Senate Votes 67-22 to Censure Joseph McCarthy Ending Four Years of Terror

| Importance: 8/10 | Status: confirmed

On December 2, 1954, the Senate voted 67-22 to censure Senator Joseph McCarthy, who had led the fight in Congress to root out suspected Communists from the Federal Government. The Democrats voted solidly for McCarthy’s rebuke, but Republicans split straight down the middle with 22 voting for and 22 against. The Senate censured McCarthy “for his non-cooperation with and abuse of the Subcommittee on Privileges and Elections… in 1952” and “for abuse of the Select Committee to Study Censure” of 1954. The censure described his behavior as “contrary to senatorial traditions.”

Republican Senators Ralph Flanders of Vermont, Arthur Watkins of Utah, and Margaret Chase Smith of Maine led the efforts to discipline McCarthy. On July 30, 1954, Flanders introduced a resolution calling for censure. The resolution moved forward with debate beginning July 30, 1954, and the full Senate took up the resolution on November 5. The original resolution contained 46 counts of misconduct, which a select committee condensed to five categories before ultimately recommending censure on two grounds related to obstruction and abusive conduct toward investigative bodies.

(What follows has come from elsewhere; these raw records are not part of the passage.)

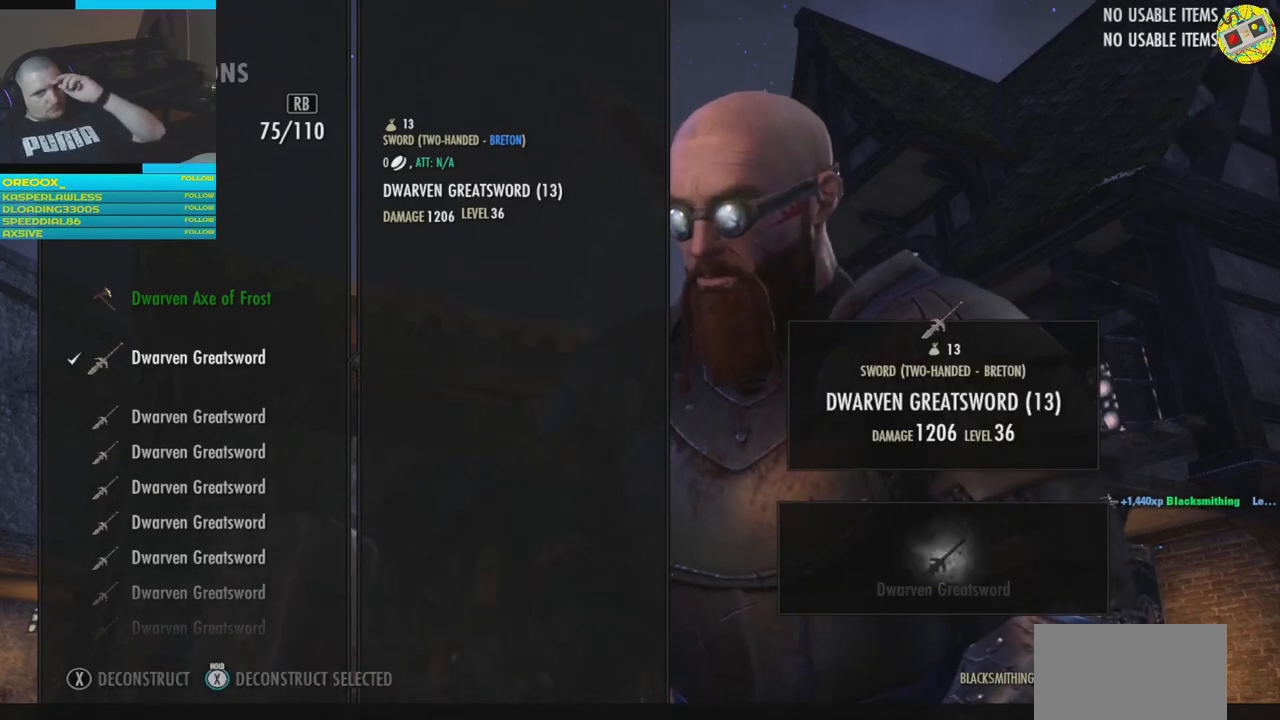
{"buttons": ["A"], "left_stick": "center", "right_stick": "center", "events": [[468, "A", "down"]]}
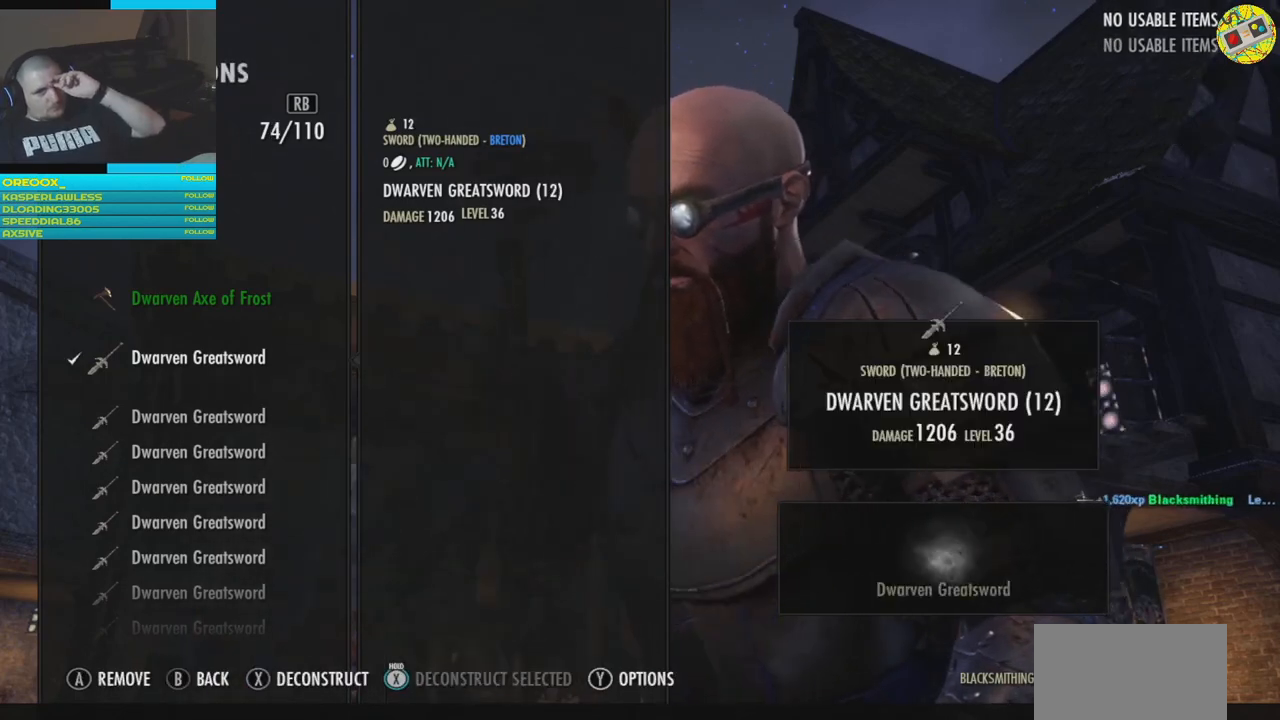
{"buttons": [], "left_stick": "center", "right_stick": "center", "events": [[50, "A", "up"], [400, "X", "down"], [484, "X", "up"]]}
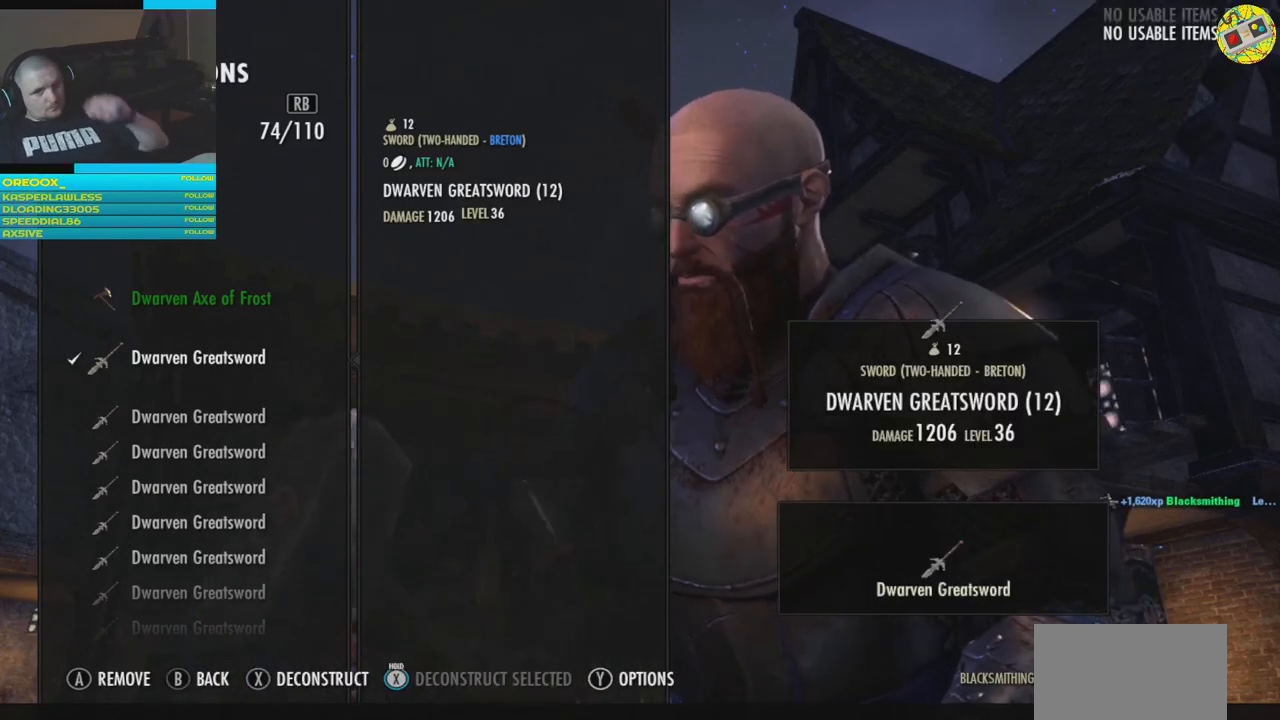
{"buttons": [], "left_stick": "center", "right_stick": "center", "events": []}
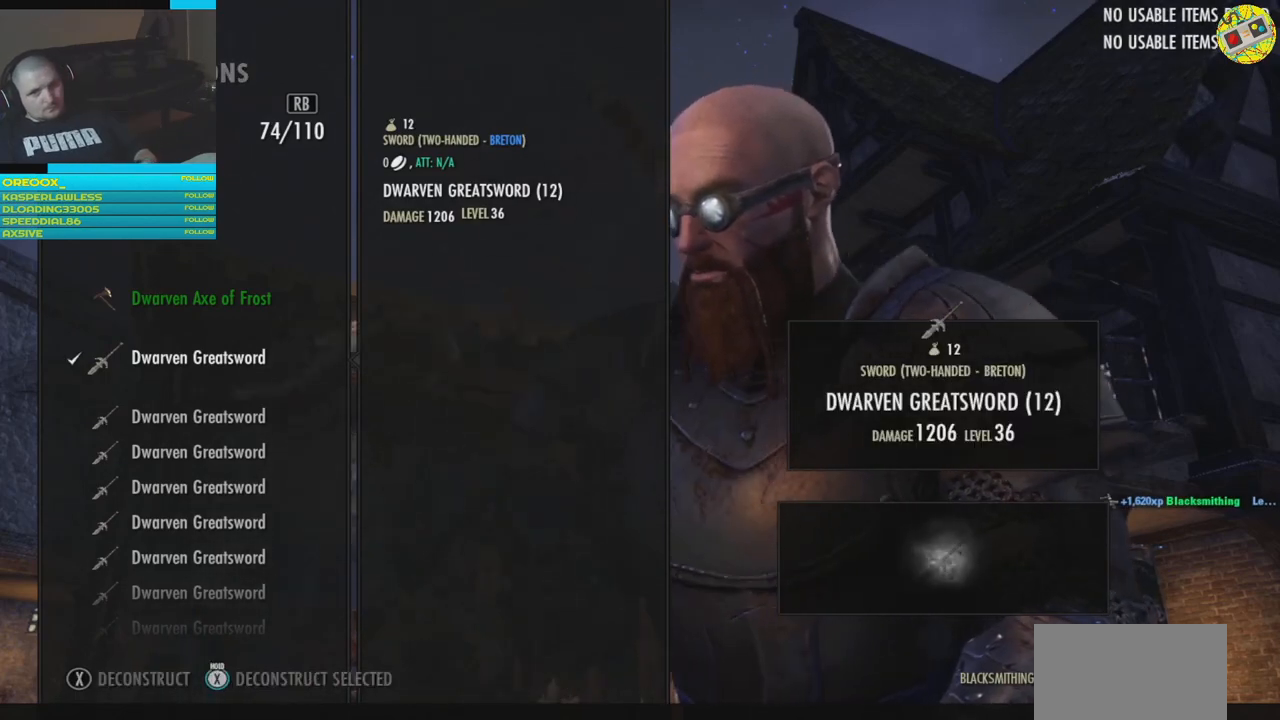
{"buttons": [], "left_stick": "center", "right_stick": "center", "events": [[133, "A", "down"], [267, "A", "up"]]}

McCarthy tried to appear unaffected by the censure, but it became apparent that the Senate vote had robbed him of his power and status. McCarthy’s friends claimed a partial victory because the final resolution “condemned” rather than “censured” McCarthy, but McCarthy himself referred to the action as a censure. As his political fortunes waned, so did his health. He died in 1957 at age 48. The censure came more than four years after McCarthy’s Wheeling speech and only after he had destroyed hundreds of careers, purged the State Department of Asia expertise, and established templates for political persecution that would echo through American politics for decades. The delayed accountability demonstrated institutional reluctance to constrain authoritarian demagogues even when their methods violated democratic norms.